**PROVIDED PASSAGE:**

=======

Modern, Post-War and Contemporary Art and South African Fine Wine

Live Virtual Auction, 26 - 28 July 2020

Monday Evening Sale

Sold for

ZAR 455 200
Lot 266
  • Robert Hodgins; A Little Light Class Conflict
  • Robert Hodgins; A Little Light Class Conflict
  • Robert Hodgins; A Little Light Class Conflict
  • Robert Hodgins; A Little Light Class Conflict
  • Robert Hodgins; A Little Light Class Conflict


Lot Estimate
ZAR 400 000 - 600 000
Selling Price
Incl. Buyer's Premium & VAT
ZAR 455 200

About this Item

South African 1920-2010
A Little Light Class Conflict
2003

inscribed with the artist's name, the title, the date and the medium on the reverse

oil over graphite on canvas
90 by 121cm excluding frame; 96 by 126 by 4cm including frame

Notes

Robert Hodgins’s theatrical and minimalist, A Little Light Class Conflict, is painted in a striking array of deep, bright and more muted blues set against a stark white background. It engages with a familiar subject matter: the age-old conflict between blue collar workers and industrialists, portrayed here as two somewhat ridiculous characters imbued with Hodgins’s unmistakable wry sense of humour.

=======

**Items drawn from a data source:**
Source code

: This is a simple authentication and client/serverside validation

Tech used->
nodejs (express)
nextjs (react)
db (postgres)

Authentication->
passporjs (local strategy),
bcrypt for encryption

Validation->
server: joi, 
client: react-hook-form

=======

**EXERCISE DETAILS:**
Answer these from the auction listing:
(a) What was the lot estimate for this work?
(b) What medium was used?
(c) What kind of background are the blues set against?
The records come from a separate source unrelated to the auction listing.

**EXERCISE OUTPUT:**
(a) ZAR 400 000 - 600 000
(b) Oil over graphite on canvas
(c) A stark white background